Die heilige Theresa von Avila sagte, das Leben auf Erden sei, verglichen mit dem Himmel, nur wie eine Übernachtung in einer schlechten Herberge. Eigentlich müsste jeder sagen können: „Wenn die Christen Recht haben, dann ist jeder Mensch auf Erden mehr als töricht, der sich nicht sogleich darum kümmert, wie er in den Himmel kommt.“
Hand aufs Herz: Wer kümmert sich wirklich drum? Wie schnell geht die Rede auf den Papst, das schlimme Verhalten der Priester, auf die Fehler von Christen in der Vergangenheit, auf die Fehler der Kirchenbesucher; wenn wir nur mit jemandem besprechen wollen, wie man in den Himmel kommt!

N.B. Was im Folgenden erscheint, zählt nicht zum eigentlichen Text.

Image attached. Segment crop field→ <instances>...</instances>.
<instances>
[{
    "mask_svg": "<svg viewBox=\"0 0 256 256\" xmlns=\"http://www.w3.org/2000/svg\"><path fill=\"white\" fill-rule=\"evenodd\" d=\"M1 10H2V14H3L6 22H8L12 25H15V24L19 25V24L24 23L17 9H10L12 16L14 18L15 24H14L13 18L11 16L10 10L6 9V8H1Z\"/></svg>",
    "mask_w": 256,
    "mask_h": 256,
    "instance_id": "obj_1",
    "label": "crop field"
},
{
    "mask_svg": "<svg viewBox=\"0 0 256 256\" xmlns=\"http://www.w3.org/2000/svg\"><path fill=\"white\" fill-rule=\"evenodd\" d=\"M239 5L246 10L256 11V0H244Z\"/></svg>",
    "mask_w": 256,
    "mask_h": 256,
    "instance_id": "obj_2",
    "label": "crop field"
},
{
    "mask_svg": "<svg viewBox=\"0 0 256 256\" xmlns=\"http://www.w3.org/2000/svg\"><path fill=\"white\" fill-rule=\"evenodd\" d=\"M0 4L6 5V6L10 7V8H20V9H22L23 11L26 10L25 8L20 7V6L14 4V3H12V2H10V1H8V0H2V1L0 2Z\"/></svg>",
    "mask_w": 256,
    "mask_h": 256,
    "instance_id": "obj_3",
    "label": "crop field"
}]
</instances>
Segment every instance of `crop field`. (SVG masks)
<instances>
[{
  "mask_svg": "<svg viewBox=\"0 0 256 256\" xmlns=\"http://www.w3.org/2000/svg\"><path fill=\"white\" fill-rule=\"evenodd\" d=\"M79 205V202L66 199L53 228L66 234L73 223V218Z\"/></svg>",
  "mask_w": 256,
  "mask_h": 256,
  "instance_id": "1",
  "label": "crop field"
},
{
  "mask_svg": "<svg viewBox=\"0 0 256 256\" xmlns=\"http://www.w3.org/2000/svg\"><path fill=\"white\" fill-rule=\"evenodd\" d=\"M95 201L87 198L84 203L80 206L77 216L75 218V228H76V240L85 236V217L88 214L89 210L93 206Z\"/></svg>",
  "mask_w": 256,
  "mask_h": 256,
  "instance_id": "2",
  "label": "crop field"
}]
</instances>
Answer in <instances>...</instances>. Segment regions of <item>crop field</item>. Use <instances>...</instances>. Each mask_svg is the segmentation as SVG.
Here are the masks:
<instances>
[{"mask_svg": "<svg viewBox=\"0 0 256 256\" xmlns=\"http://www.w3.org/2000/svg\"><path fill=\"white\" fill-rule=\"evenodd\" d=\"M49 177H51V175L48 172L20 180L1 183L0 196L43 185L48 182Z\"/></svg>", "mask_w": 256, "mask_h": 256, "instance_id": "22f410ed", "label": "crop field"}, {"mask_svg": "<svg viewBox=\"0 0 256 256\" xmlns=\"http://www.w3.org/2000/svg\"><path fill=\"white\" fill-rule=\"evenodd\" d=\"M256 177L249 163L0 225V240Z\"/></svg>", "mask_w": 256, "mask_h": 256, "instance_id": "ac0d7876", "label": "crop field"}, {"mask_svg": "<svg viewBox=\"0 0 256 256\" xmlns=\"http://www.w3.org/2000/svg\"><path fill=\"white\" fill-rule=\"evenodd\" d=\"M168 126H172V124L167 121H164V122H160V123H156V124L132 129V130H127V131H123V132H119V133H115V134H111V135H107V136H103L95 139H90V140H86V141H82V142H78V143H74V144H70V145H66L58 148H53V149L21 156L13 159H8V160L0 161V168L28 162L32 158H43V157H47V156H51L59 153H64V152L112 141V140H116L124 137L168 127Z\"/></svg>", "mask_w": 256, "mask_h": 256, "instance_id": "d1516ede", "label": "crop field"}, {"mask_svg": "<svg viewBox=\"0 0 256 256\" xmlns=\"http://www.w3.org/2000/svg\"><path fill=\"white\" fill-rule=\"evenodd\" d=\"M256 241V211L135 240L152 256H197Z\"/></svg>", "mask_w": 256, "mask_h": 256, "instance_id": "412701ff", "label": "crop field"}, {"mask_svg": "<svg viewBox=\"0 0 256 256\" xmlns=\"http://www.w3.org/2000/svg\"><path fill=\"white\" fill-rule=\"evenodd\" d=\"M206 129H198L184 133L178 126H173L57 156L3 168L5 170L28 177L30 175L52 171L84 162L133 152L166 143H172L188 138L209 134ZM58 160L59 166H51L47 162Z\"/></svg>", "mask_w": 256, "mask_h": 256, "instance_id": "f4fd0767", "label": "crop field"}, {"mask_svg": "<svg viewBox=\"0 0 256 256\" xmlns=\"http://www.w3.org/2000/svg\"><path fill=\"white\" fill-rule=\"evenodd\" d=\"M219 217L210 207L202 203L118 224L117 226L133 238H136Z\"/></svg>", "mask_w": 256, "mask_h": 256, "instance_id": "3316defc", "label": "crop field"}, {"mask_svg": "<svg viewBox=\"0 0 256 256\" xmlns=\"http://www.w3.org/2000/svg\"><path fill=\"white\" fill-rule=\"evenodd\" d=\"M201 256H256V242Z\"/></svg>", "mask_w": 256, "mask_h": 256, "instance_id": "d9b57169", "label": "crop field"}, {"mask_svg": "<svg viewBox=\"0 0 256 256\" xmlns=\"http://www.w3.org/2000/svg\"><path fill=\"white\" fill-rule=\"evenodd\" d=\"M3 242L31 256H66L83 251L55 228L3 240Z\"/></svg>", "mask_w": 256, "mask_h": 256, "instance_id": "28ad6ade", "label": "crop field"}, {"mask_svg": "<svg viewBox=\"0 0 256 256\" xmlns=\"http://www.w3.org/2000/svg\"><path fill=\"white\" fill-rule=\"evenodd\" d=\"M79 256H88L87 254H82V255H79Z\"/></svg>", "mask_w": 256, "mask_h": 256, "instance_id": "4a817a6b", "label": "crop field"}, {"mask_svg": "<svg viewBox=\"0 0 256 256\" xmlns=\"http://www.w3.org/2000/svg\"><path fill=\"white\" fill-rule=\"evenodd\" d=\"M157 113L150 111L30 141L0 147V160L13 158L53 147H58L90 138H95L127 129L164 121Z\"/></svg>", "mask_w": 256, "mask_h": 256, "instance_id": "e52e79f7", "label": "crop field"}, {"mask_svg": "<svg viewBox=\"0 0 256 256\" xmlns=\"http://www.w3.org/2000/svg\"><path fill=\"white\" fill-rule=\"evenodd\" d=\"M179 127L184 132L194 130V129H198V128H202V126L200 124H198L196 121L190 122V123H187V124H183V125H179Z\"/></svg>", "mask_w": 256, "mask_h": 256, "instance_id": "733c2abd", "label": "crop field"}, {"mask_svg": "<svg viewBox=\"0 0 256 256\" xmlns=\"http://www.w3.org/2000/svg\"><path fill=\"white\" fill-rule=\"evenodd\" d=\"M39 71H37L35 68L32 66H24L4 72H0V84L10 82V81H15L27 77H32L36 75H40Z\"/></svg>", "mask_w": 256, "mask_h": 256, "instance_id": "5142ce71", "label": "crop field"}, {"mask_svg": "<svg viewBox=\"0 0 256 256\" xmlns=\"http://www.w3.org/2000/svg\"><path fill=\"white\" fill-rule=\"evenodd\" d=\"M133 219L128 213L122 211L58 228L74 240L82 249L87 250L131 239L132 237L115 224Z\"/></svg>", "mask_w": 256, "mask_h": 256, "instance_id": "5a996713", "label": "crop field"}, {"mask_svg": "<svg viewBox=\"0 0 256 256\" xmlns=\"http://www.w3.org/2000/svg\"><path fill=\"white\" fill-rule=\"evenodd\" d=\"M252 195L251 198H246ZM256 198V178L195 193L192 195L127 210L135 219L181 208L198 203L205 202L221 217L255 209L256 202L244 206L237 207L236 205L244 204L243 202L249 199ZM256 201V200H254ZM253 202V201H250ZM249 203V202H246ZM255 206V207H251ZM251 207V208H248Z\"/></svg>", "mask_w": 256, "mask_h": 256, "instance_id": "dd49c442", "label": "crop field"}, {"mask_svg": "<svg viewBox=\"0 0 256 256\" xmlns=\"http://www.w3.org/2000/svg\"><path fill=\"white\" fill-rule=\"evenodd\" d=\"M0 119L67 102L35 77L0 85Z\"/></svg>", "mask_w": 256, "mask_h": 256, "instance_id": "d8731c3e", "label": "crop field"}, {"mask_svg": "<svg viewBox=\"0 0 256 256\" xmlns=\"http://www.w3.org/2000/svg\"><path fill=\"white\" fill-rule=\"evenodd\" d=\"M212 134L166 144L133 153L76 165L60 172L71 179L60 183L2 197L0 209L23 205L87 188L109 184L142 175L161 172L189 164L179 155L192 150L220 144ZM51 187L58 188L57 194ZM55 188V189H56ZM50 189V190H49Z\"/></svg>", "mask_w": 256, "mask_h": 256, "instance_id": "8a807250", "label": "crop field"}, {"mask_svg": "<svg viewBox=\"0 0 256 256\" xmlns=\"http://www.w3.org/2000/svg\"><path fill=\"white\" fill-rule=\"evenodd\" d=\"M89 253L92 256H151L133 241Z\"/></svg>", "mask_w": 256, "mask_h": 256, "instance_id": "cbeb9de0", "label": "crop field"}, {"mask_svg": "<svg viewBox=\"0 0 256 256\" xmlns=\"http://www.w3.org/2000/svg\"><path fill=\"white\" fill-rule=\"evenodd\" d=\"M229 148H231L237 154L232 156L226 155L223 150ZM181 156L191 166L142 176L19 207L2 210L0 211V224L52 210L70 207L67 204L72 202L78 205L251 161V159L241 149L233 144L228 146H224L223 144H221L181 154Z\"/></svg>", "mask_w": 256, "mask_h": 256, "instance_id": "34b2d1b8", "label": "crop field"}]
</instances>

“Du hast mir den Weg zu meiner neuen Gemeinde gezeigt, ich werde dir dafür den Weg in den Himmel zeigen“, sagte der Pfarrer von Ars, als ihm ein Knabe den Weg zu seiner neuen Pfarrstelle erklärte.
Der selige Papst Johannes XXIII. sagte einem Fallschirmspringer bei einer Audienz in seiner typischen Güte: Sie müssen sorgen, dass sie heile vom Himmel fallen und ich muss sorgen, dass sie heile wieder hinauf kommen.“
Jeder Mensch hat viele „Zahnschmerzen“, kleine und oft sehr große. Sie sollten die Christen jedoch nicht vergessen machen können, was sie wirklich sind. „denn wenn sie dich erkennen, werden sie auch im Leiden immer getröstet sein“, heißt es in unserem kleinen Brevier.